GREUBEL FORSEY Hand Made 1

Con el 95% de este reloj, incluida la espiral, fabricado utilizando solo herramientas manuales, un solo reloj requiere un extraordinario trabajo de 6.000 horas (equivalente a tres años-horas-hombre), Hand Made 1 de Greubel Forsey lleva la relojería tradicional a una nueva cumbre sin precedentes. Nunca antes un reloj hecho a mano había exhibido un nivel tan alto de mano de obra y precisión. Este reloj, único en la historia de la relojería, es el fruto de un esfuerzo técnico y humano de proporciones épicas, que recluta talentos extraordinarios y marca el rumbo hacia el futuro.

Antes de la Revolución Industrial y el advenimiento de la producción en masa, los componentes de los relojes tenían que fabricarse uno por uno, lo que requería habilidades, herramientas y máquinas totalmente manuales. Hoy, con la industrialización, la excelencia en la artesanía ha desaparecido prácticamente y estas habilidades ni siquiera se enseñan en las escuelas. A lo largo de su formación y carrera, Robert Greubel y Stephen Forsey han acumulado una amplia experiencia en la artesanía manual, tanto en prototipos como en piezas de repuesto para restauración. Profundamente apegados a estas habilidades ancestrales en el núcleo de una herencia relojera tan rica e irremplazable, la aventura Naissance d’une Montre 1 con la Fundación Time Æon y su determinación de transmitir sus conocimientos a las generaciones futuras, Robert Greubel y Stephen Forsey ahora llegó a extremos sin precedentes al crear Hand Made 1, la primera encarnación de este enfoque absoluto.

Un desafío extraordinario

Greubel Forsey es bien conocido por traspasar los límites en sus investigaciones y creaciones para lograr lo que nunca antes se había pensado. Robert Greubel y Stephen Forsey ya lo han demostrado al inventar y perfeccionar una generación completamente nueva de tourbillons (Tourbillon 24 Secondes, Double Tourbillon 30 ° y Quadruple Tourbillon) que desde entonces se han convertido en referencias en la relojería mecánica. También han demostrado su inventiva abriendo nuevos horizontes en términos de energía y espacio en el campo de la nanotecnología.

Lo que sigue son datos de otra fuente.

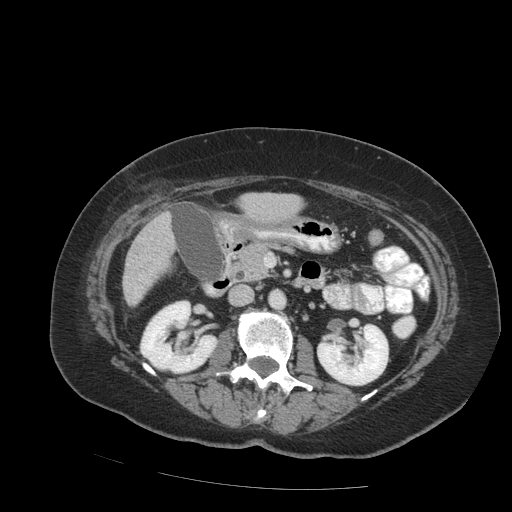
Contrast-enhanced abdominal CT (liver protocol), one axial slice; position 31 of 99 along the scan axis; 140 kVp; soft-tissue window (W 400 / L 40 HU); 512 × 512 image matrix, field of view 400 × 400 mm. Case-level facts recorded for this patient, not image findings: diagnosis: hepatocellular carcinoma (patient treated with transarterial chemoembolisation; whether this scan precedes or follows treatment is not stated here); TNM stage (as recorded): Stage-IVB; Child-Pugh class: A; tumour nodularity: uninodular.
Structures marked on this image (semi-automatically segmented with operator editing):
- liver parenchyma outside the tumour (the mass and vessels are separate outlines, so this box may not span the whole liver): bounding box <122,212,174,306> (left, top, right, bottom; pixels)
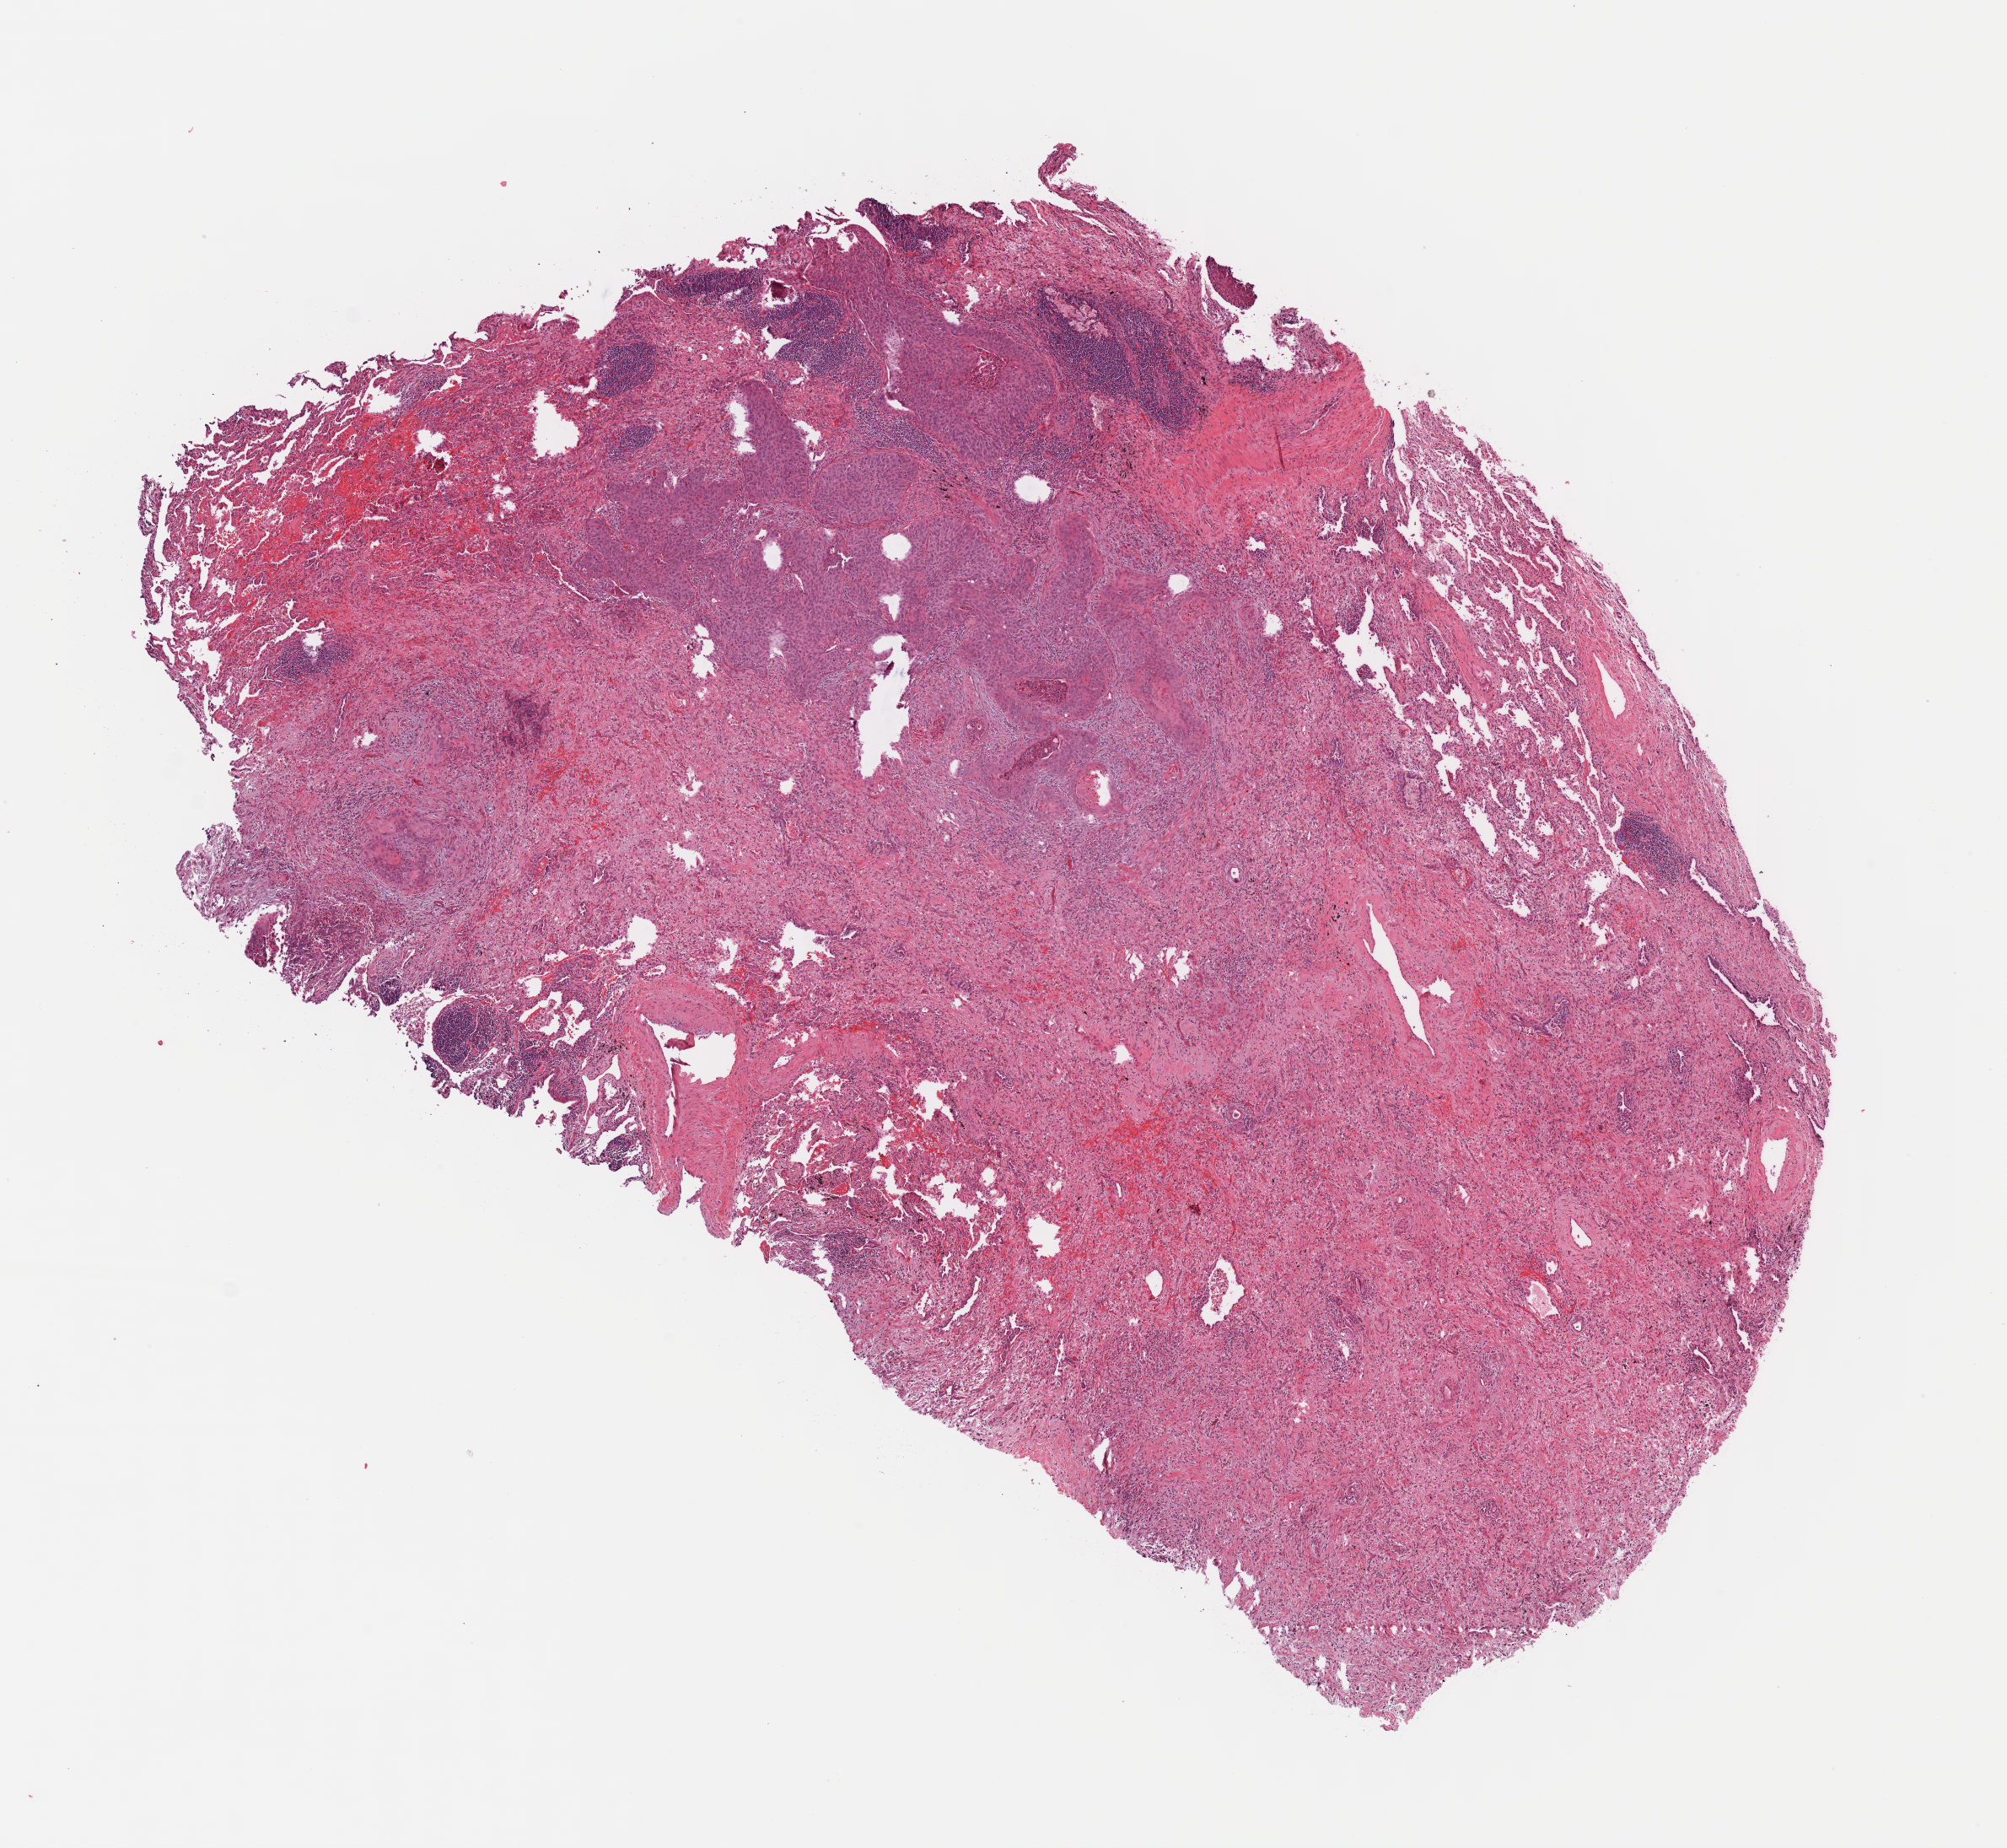
Whole-slide histology image, H&E, shown as a low-resolution overview of the whole scanned area (about 9.4 x 8.6 mm, slide scanned at 40x), formalin-fixed paraffin-embedded (FFPE) diagnostic section, primary tumour sample from the lung. Male patient; age at initial diagnosis 68 years.
AJCC pathologic stage: IIB. Diagnosis: Squamous cell carcinoma, keratinizing, NOS (upper lobe, lung). Laterality: right.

Esta búsqueda de la excelencia y la convicción de explorar el potencial completo de cada nueva empresa ha sido una fuerza impulsora clave para el proyecto Hand Made 1 durante varios años. Para Greubel Forsey, no se trata solo de revivir técnicas antiguas, gestos y habilidades olvidados. El objetivo es llevar estas habilidades y conocimientos a un nivel de excelencia y precisión nunca antes alcanzado, promoviéndolos en el mismo espíritu de mejora constante que siempre ha guiado a los relojeros Inventor. El objetivo es resucitar el arte ancestral de la artesanía manual y reforzarlo con estándares de mano de obra y precisión que compitan incluso con los equipos de producción modernos. Para cumplir con este desafío excepcional y alcanzar una precisión de escala micrométrica utilizando herramientas ancestrales, los artesanos deben obtener una precisión que estas máquinas tradicionales no pueden ofrecer fácilmente. Confían en “la inteligencia de la mano”, corrigiendo sin cesar los detalles minuciosos para acercarlos cada vez más a la perfección, lograr la calidad requerida y garantizar un funcionamiento perfecto e impecable. En este proceso, el tiempo empleado es de importancia secundaria.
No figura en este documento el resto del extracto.